[THE TASK]: Determine how many lines in the entries below hold "không". Respond with that number only.

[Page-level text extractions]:
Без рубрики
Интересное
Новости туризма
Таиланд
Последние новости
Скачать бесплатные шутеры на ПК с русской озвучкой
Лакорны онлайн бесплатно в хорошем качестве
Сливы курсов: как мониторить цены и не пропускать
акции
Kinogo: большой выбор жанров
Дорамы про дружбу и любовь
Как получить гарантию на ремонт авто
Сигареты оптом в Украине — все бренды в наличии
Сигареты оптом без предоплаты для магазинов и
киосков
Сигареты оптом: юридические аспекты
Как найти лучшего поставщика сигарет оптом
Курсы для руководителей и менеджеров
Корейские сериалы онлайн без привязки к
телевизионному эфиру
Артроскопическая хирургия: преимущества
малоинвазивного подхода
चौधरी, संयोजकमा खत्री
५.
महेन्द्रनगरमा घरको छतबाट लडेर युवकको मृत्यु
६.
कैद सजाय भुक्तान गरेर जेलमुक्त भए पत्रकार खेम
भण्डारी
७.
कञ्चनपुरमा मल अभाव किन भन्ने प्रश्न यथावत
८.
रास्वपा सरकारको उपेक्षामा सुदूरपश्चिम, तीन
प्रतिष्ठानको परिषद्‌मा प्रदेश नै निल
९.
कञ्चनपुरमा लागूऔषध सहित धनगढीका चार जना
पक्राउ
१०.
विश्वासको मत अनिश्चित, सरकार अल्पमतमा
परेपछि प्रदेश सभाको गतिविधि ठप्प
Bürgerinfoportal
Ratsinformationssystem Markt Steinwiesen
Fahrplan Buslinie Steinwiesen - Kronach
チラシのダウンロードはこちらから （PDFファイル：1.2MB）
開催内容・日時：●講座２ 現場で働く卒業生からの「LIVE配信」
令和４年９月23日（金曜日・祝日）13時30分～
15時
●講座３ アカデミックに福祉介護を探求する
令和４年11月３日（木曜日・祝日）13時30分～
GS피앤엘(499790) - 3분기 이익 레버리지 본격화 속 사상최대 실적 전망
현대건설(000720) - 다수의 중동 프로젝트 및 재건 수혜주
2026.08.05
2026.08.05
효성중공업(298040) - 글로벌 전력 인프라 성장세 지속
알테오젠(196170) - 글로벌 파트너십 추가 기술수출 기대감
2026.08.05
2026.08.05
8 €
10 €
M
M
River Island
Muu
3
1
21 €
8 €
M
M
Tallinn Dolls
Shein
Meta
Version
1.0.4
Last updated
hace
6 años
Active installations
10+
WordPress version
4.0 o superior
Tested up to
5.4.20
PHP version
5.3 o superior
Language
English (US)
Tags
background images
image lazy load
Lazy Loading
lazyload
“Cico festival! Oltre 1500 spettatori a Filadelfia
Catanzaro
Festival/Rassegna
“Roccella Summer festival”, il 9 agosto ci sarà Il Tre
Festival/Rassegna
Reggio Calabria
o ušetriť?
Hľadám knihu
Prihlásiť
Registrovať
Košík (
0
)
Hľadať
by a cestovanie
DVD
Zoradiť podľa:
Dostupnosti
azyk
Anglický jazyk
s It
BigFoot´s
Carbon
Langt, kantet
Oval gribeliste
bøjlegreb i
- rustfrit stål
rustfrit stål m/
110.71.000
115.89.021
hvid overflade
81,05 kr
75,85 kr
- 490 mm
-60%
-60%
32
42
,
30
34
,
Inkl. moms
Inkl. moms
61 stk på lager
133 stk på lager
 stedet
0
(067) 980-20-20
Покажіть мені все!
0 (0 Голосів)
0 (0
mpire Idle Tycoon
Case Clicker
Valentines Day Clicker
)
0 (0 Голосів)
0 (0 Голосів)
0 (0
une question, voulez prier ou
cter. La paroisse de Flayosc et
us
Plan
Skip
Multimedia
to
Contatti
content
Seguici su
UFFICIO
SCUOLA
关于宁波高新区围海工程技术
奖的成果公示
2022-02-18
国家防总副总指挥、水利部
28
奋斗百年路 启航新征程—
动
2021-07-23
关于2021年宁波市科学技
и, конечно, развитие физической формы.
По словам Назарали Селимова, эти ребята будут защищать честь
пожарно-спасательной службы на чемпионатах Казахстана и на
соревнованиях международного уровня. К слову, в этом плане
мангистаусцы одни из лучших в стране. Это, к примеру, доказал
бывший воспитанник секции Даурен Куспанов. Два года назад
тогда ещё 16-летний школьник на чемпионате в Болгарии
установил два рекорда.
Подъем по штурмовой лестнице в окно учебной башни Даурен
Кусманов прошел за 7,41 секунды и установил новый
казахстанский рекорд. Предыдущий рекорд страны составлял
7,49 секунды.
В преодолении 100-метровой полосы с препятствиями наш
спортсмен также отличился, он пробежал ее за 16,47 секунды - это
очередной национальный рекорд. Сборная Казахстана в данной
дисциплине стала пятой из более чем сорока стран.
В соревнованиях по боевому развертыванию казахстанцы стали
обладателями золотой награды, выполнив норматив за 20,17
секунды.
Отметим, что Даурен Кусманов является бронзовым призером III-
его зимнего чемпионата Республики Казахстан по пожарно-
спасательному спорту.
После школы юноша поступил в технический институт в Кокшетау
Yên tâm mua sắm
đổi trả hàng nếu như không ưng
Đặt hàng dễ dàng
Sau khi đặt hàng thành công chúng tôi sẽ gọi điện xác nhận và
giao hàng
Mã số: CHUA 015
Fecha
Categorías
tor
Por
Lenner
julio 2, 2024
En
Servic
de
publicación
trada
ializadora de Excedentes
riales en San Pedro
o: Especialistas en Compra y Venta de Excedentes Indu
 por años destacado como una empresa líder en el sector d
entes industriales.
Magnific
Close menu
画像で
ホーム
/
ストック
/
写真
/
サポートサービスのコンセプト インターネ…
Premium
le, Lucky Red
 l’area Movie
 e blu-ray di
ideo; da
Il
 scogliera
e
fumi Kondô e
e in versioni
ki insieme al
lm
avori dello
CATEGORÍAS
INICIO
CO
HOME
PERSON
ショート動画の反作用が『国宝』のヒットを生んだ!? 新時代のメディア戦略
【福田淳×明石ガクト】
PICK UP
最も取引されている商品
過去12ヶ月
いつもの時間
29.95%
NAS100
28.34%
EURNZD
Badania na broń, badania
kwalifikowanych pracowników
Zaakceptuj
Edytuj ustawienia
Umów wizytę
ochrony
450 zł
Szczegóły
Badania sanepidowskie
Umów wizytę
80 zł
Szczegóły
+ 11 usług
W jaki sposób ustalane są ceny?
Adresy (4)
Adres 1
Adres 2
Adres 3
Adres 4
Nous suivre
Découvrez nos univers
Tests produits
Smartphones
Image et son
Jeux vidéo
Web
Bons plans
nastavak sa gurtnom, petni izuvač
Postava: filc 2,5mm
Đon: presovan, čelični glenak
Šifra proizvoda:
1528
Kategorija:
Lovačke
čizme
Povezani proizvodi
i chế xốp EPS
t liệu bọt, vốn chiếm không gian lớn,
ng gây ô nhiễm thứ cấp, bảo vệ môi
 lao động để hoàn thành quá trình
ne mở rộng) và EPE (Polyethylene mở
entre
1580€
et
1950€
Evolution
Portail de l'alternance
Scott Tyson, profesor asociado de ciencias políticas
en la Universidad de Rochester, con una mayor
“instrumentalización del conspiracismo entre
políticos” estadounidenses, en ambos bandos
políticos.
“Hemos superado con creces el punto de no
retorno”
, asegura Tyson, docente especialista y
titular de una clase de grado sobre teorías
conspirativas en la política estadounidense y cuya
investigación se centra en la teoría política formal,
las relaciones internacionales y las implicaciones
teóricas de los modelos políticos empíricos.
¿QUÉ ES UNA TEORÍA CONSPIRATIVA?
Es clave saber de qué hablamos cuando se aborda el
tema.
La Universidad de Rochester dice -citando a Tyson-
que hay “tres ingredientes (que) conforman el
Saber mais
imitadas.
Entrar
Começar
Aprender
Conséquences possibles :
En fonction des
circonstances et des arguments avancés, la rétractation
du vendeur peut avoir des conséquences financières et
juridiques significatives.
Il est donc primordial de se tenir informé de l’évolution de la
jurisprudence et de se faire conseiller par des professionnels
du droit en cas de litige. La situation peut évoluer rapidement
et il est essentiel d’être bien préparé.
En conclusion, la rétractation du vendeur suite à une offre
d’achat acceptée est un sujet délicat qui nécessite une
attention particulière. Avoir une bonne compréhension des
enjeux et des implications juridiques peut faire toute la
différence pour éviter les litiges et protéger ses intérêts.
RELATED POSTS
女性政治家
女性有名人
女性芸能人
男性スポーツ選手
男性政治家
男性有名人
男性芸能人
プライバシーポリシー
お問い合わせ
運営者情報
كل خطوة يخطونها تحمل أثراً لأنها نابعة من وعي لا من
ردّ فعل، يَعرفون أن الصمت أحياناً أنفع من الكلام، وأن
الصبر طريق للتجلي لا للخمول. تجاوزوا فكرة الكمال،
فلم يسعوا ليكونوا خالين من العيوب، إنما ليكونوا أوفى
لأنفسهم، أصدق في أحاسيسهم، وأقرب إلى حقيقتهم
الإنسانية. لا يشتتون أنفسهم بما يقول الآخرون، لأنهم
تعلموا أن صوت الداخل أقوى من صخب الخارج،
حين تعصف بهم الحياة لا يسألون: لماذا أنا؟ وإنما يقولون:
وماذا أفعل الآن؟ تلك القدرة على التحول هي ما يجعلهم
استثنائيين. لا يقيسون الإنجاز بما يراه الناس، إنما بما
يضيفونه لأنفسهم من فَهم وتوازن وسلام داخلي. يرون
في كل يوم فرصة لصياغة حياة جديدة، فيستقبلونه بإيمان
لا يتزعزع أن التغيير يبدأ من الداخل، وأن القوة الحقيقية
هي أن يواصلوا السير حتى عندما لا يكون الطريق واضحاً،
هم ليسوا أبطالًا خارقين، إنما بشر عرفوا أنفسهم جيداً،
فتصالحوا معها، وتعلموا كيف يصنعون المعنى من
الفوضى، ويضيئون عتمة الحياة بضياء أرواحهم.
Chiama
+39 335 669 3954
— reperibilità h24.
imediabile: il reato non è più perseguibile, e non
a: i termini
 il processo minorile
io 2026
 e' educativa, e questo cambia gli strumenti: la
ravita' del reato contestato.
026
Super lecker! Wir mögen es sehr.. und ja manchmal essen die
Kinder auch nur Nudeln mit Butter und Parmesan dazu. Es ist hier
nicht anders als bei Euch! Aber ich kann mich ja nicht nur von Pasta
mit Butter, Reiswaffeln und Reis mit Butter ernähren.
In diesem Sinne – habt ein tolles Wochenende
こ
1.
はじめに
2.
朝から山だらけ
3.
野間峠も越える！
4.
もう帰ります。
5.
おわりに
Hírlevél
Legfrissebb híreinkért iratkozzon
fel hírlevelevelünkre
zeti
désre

[WRITTEN RESPONSE]: 2